Vorliegender Text:
Die geologische Kompetenz der Länder
Nach der Tagesordnung zur AG3-Sitzung am 02.03.2016 versprach der TOP 4 Bericht der Fachbehörden aus der Konferenz der Geologischen Landesdienste interessantes Neues.
Die Vorgeschichte begann vor gut einem Jahr
Diese Thematik hat eine lange Vorgeschichte. Sie begann mit dem in der Kommissionssitzung am 19.01.2015 beiläufig an die BGR erteilten Auftrag, die Kristallin- und die Salzstudie an die AkEnd-Kriterien anzupassen – siehe Beitrag Die Kommission dreht sich im Kreis und der Vorsitz spinnt die Fäden.
Die 4. Sitzung der AG 3 am 29.01.2015
Das ist dann nachträglich intensiv in der Sitzung der AG 3 am 29.01.2015 diskutiert worden – siehe Beitrag Die AG 3 will den Auftrag an die BGR “präzisieren”. Erinnert sei an die Zusammenfassung des Leiters dieser Sitzung:
Hier muss einfach sorgfältig überlegt werden, was die BGR im Verein mit den Ländern jetzt schon tun kann, um sinnvoll spätere Dinge vorzubereiten, aber ohne irgendetwas zu präjudizieren im Sinne von Einschränkung der Weißen Landkarte. Und das kann man vielleicht nicht mehr als Schnellschuss erledigen, auch nicht durch stundenlange Diskussion in der Kommission. …Kleinere Gruppe in Kontakt mit BGR und Länderbehörden, um ein geordnetes Verfahren zu finden.

Materialauszüge:
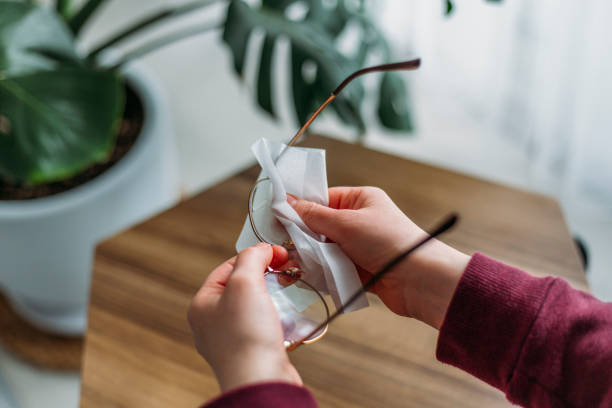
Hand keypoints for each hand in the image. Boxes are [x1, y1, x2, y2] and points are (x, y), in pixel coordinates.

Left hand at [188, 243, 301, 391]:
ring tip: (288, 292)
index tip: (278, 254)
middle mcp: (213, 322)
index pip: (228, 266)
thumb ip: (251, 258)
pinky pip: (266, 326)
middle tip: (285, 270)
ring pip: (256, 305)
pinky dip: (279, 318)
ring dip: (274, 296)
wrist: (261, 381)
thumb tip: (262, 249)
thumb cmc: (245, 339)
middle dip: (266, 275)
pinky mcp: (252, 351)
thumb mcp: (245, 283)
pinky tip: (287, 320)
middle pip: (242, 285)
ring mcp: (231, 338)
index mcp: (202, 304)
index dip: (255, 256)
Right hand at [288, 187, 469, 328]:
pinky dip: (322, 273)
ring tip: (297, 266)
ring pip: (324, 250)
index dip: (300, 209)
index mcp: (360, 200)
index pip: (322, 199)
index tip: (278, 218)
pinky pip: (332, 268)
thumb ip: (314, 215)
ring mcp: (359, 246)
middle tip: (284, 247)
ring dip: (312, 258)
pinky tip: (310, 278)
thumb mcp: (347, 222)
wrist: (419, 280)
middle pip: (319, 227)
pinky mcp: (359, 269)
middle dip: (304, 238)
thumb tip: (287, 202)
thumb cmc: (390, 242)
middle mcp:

Deine Aufgaben:
A - Beantworte anhand des Textes über die geologische Kompetenz der Länder diese Fragen:
(i) An welchem Datum fand die AG3-Sitzung statt, auf deren Tagesordnung TOP 4 stand?
(ii) Welche zwei Studien sollte die BGR laut dem Auftrag vom 19.01.2015 an die AkEnd-Kriterien anpassen?
(iii) Die wievielte Sitzung der AG 3 fand am 29.01.2015 statt?
B - Schreib den Text über die geologische Kompetenz der Länder ab seinem letzten Satz weiter.

Lösungen zur Übung:
A -
(i) Am 02.03.2016.
(ii) Die Kristallinstudie und die Salzstudie.
(iii) Die 4. Sitzung.

B -
Die Kommissionssitzung am 02.02.2015
Der Punkt wurde in die Kommissionssitzung am 02.02.2015 eingebracht. Dazu vermerkt das Protokoll auf Seite 83f. aber lediglich:
Vorsitzender Michael Müller: Wir haben die BGR in der letzten Sitzung gebeten, die Daten, Kriterien vom AkEnd auf den Stand zu bringen. Wir wollten nur noch klarmachen: Es geht um die Daten, und dann alles Weitere bitte auch in Abstimmung mit der Arbeitsgruppe 3, damit die Kriterien gefunden werden, die gemeinsam von der Kommission und der BGR umgesetzt werden können. Das nur zur Klarstellung, weil es da Nachfragen gegeben hat.
Vorsitzende Ursula Heinen-Esser: Professor Mager dazu.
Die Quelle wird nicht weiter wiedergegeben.